Ma phobie nulle ? La peur d’avoir peur
eursEt si devenir une « meilleure version de soi-même », c’était déjà de se débarrasser de la part d’absurde en nous ? Depuis quelques temps, j’ai une obsession : limiter ma charge mentale. Et ça commence déjà par se calmer au niveau des angoisses d’anticipation. Ou aussi reconnaître qu’on n’a pas la maîtrise de tout et qu’il y a des trucs sur lequel il est préférable de lâcher l’affaire. Et parmi mes pensées absurdes, il y en a une assez costaude qui peut aller jusqu’à m’empêcher de faire des trucs à savoir… La peur d’avoir peur. Elle est assez technique celle-là mais elle me saoule un peu. Surtout que niveau peur fondée sur du sable, ça se pose là.
Voler dans les airs
Pendant 4 mois cette année, j’ai eu un chef accro aux sports aériens. Il m’en parlait parfois quand on se racontait nos week-ends et je partais un peu en rêverie. Le parachute, clairement, je ne crois pas que ce soit pour moi. C’est pas tant la chute que le fait de se jeter d’un avion qui m’angoisse. Et vraiment, ça me stresse tellement que ça fait partie de ma collection de cauchemars récurrents. Ou du moins de mes rêves un peu stressants. Mais le parapente, par contre, ça m’intrigue. J’y pense quand je vois des oiseaux planer sur des courants d’air. J’avais lu un roman où, à la fin, l’héroïne faisait du parapente et pleurait tellement c’était beau. Moi aussi, je veux pleurer de beauté. Alors que j’hésitais à demander à ce chef s’il pouvait me brancher avec quelqu’un pour un baptême, je n’en ai rien fait. Parce que j’ai eu peur d’avoir peur. Peur d’un moment très précis, celui où il n’y aurait plus que du vide sous mes pieds. Et que je devienne ingérable.
·····
VOTRE TRAVAIL ▸
a - Répondez à ces questions à partir du texte sur la peur d'avoir peur :
(i) Quelle obsession la personne qui écrit a-t-elle depuis quelque temps ?
(ii) Pendant combien de mois cette année a-t-elle eu un chef accro aux sports aériens ?
(iii) Que fait l'héroïne du roman évoqué, à la fin ?
b - Imprimez le passage du texte sur la peur d'avoir peur qui va de « Ma phobie nulle » jusqu'à « se pose là. » inclus.
c - Poursuivez la rédaction du texte sur la peur d'avoir peur à partir de sa dernière phrase.

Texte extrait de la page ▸
·····
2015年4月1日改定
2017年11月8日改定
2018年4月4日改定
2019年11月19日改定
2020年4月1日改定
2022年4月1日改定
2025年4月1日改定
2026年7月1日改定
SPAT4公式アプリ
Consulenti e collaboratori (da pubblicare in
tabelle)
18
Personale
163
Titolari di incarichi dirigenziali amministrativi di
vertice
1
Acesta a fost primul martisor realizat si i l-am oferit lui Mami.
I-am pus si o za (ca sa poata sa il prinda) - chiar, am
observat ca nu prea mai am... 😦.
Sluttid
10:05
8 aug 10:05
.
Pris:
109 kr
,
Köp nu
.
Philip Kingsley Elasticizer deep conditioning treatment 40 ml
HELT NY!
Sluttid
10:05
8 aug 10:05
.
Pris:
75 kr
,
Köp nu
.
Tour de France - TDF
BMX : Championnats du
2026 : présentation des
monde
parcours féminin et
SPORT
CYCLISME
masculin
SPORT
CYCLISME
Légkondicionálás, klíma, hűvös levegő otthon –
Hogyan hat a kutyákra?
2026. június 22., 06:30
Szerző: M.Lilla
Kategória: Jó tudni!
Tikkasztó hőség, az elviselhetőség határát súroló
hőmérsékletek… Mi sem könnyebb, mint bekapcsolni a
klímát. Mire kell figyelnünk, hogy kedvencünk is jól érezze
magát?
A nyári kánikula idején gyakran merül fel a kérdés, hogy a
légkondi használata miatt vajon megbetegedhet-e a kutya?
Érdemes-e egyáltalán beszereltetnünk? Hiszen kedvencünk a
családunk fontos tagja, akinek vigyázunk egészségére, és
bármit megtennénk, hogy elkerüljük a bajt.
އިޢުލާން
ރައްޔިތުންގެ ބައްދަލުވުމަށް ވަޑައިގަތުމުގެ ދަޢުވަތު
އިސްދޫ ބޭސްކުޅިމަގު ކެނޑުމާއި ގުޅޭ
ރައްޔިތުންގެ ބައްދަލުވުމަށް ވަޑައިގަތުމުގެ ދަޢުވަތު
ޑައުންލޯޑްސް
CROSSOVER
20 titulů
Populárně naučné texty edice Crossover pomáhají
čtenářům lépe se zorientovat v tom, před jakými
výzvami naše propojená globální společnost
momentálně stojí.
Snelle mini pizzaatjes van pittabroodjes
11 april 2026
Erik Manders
·····
VOS RÉPONSES ▸
a -
(i) Limiter sa charge mentale.
(ii) Pendant 4 mois.
(iii) Elle fait du parapente et pleure tellement c'est beau.

b -
Ma phobie nulle ? La peur d’avoir peur
eursEt si devenir une « meilleure version de soi-même », c’était déjà de se débarrasser de la part d’absurde en nous ? Depuis quelques temps, j’ai une obsession : limiter ma charge mentale. Et ça commence déjà par se calmer au niveau des angoisses d’anticipation. Ou aussi reconnaître qu’on n’a pas la maîtrise de tout et qu’il y a des trucs sur lequel il est préférable de lâcher l’affaire. Et parmi mes pensées absurdes, il y en a une assez costaude qui peut aller jusqu’à m’empêcher de faire des trucs à savoir… La peur d’avoir peur. Elle est assez technique celle-là mais elle me saoule un peu. Surtout que niveau peur fondée sur du sable, ça se pose là.

c -
Une peur légitime
Avoir cette peur primale est légitime, sans doute un peu courante. Je n’invente rien. Je me souviens de ma première plongée en mer… Enfin, pas le baptême dans les Caraïbes, non. La vraie première plongée en mer, en Méditerranée sur un pont de mai. L’eau fraîche, les zodiac qui tanguent, l’arrivée dans l’eau en mode bascule arrière. Sur cette première descente, j’étais clairement pas bien. Mon esprit, salopard, commençait à me narrer tout ce qui pourrait m’arriver de mal. Peut-être que je vais mourir, ahahah. Puis est arrivée la magie des fonds marins et ça s’est mieux passé. Là, forcément, je colle ça au parapente. Le souci, c’est le saut. Et mon esprit, salopard, me susurre sa mélodie macabre « et si tu t’agites trop ou que tu te bloques dans la course initiale, le décollage sera foiré et alors… »
Je ne serai pas le boulet du jour !
Sans même aller dans ces extrêmes, j’ai le stress d’être le boulet de service. Je me demande si je vais pas en faire un article à part entière, un truc un peu rigolo. Y avait une vidéo y a quelques années qui tournaient sur une dame qui paniquait au moment du saut en parachute et ça se terminait moyen bien. Le saut avait lieu mais elle se retrouvait à moitié à poil, son harnais ayant glissé. Cette vidéo m’a terrorisée non pour le fait de se retrouver à moitié à poil sur des vidéos d’inconnus mais pour la partie où la dame ne voulait plus sauter mais qu’on lui forçait la main. Quoi que maintenant que j’écris ça, je réalise à 100% que le problème n’était pas la vieille dame mais le fait qu’on ait insisté pour qu’elle saute. Mais si je me ridiculisais ? Surtout qu’à l’époque où je me disais que j’avais envie de demander à mon chef ce qu’il était possible de faire, c’était mon chef. Imaginez la combo nulle si j’avais fait mon boulet. Alors que maintenant, c’est juste un pote. Je le bloque sur whatsapp et c’est good, je pourrais faire comme si j’avais pas été une quiche intégrale.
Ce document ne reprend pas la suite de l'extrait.